If the sensitive field type is referenced by a risk identification rule, the sensitive field type is removed from the configurations of the risk identification rule. For more information, see Risk identification rule management (old version).
Publish multiple rules at a time: After you publish a sensitive data identification rule, the system identifies sensitive data based on the sensitive data identification rule. If a large number of sensitive data identification rules are configured, you can publish multiple rules at a time.

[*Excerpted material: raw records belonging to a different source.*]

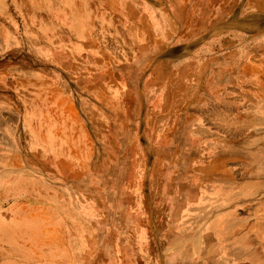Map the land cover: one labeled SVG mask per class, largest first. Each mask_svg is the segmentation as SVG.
<instances>
[{
	"label": "rangeland",
	"instance_id": "1",
	"mask_svg": "<svg viewBox=\"0 0 264 264\" xmlns=\"http://www.w3.org/2000/svg\"><path fill=\"white\" fill-rule=\"evenodd\" d=\"M182 263L264 264V0H0V264Z\"/></svg>",
	"mask_w": 264,
	"mask_h": 264
},
{
	"label": "crops",
	"instance_id": "2",
	"mask_svg": "<svg viewBox=\"0 0 264 264\" xmlns=\"http://www.w3.org/2000/svg\"><path fill=\"white\" fill-rule=\"evenodd\" d=\"M208 26H212V25H210V24L209 25H205V27H208ZM179 243L180 242L178 240L177 246L179 245ZM169 245H171L169 248H171L173 250V248L175 247V244L174 243L173 244L171 243ZM170 257H172V259L177 258L178 262L180 261V257H181L183 259V261H184L185 260V246H183V250L181 248H179V246H178L177 250L176 249H175V251L173 250V254H170ZM172 261H174V260H172ZM182 264H184V263H182Z\"/></svg>",
	"mask_w": 264,
	"mask_h": 264
}]
</instances>
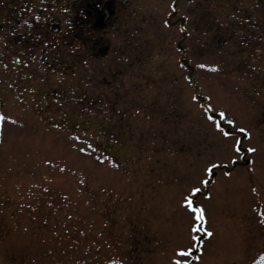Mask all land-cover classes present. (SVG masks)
<instances>
[{"label":"rangeland","instance_id":"obj_1","mask_svg":"<svg viewBox=\"0 0 264 264\" xmlns=\"http://www.w3.org/2000/svg\"><path fill=\"white\" fill-rule=\"evenodd\" d=\"M66 8L0 6V264H264V0H127L99 57Z\"/></svg>","mask_w":264,"mask_h":264},{"label":"flooded vegetation","instance_id":"obj_2","mask_svg":"<svg viewBox=\"0 0 264 264\" xmlns=\"http://www.w3.org/2000/svg\"><path fill=\"white\" fill-rule=\"evenodd\" d=\"M16 2L17 0H0V6H5L8 2ZM127 0H66L65 15L67 24H68V33L69 38L67 40H62V43L68 44L73 43L74 41H82L86 47H90L87 52V57H99V55L105 54L107 52V46L100 43L98 50H94L95 47L91 44L95 36L100 38L104 37L108 31L115 28L116 22L119 21V15L123 14L126 10ZM18 13L21 11L20 8L17 9ZM107 10V18L102 19V11ZM117 11V15H116ZM7 15V12H2ZM1 14V12H0ZM50 17H56L54 15H47V18L44 22L43 27L51 32H58L61 29V21L59 20V25L56 30L52 28L55 27V24L51 26L47 24V21ZM118 24H122L118 22ZM79 40V41H78ZM59 47V43H56V47ZM58 65V64H56Z\"/></svg>","mask_w":264,"mask_h":264},{"label":"snow or ice","instance_id":"obj_3","mask_svg":"<svg viewBox=\"0 0 264 264\" xmlns=\"http://www.w3.org/2000/svg\"><path fill=\"white\" fill-rule=\"evenodd\" d=\"M192 191H193V193H195V192L198 191V190H197V189H193ZM200 218L202 219V217H200Z\"/></svg>","mask_w":264,"mask_h":264},{"label":"water","instance_id":"obj_4","mask_svg":"<svg viewBox=\"0 0 264 264\" xmlns=\"http://www.w3.org/2000/svg\"><path fill=\"white\" fill-rule=\"evenodd\" d=\"M52 22H53V21H52V20H50V21H49V24H50V23H52Z\"/></svg>","mask_w":264,"mask_h":264}]
</instances>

In the upper-right corner of the Data Identification Rules tab, click Batch Publish and select the rules that you want to publish.
NoteYou can select only rules that are in the Draft state.
Click Publish. After the rules are published, the status of the rules changes to Published.
NoteIf you do not want to publish the rules, click Cancel. Then, the status of the rules changes to Draft.
Unpublish multiple rules at a time: After you unpublish a sensitive data identification rule, the system stops identifying sensitive data based on the rule. Sensitive data identification records of the related sensitive field types on the Data Discovery page and the Manual Data Correction tab are also deleted. Before you unpublish a sensitive data identification rule, check whether the rule is referenced by data masking rules or risk identification rules. If so, change the status of the data masking rule to Inactive and remove the related sensitive field type from the configurations of the risk identification rule. For more information, see Create a data masking rule and Risk identification rule management (old version).
On the Data Identification Rules tab, click Batch Unpublish and select the rules that you want to unpublish.
NoteYou can select only rules in the Published state.
Click Unpublish. Then, the status of the rules changes to Draft.
NoteIf you do not want to unpublish the rules, click Cancel. Then, the status of the rules changes to Published.
Subsequent operations: View task execution records
The Task Execution Records tab displays the execution records of complete tasks in the previous week. The execution records of tasks that are being executed are not displayed on this tab. You can view the following task information in each record: Start Time, End Time, Duration, Task Type, Owner, and Data Range.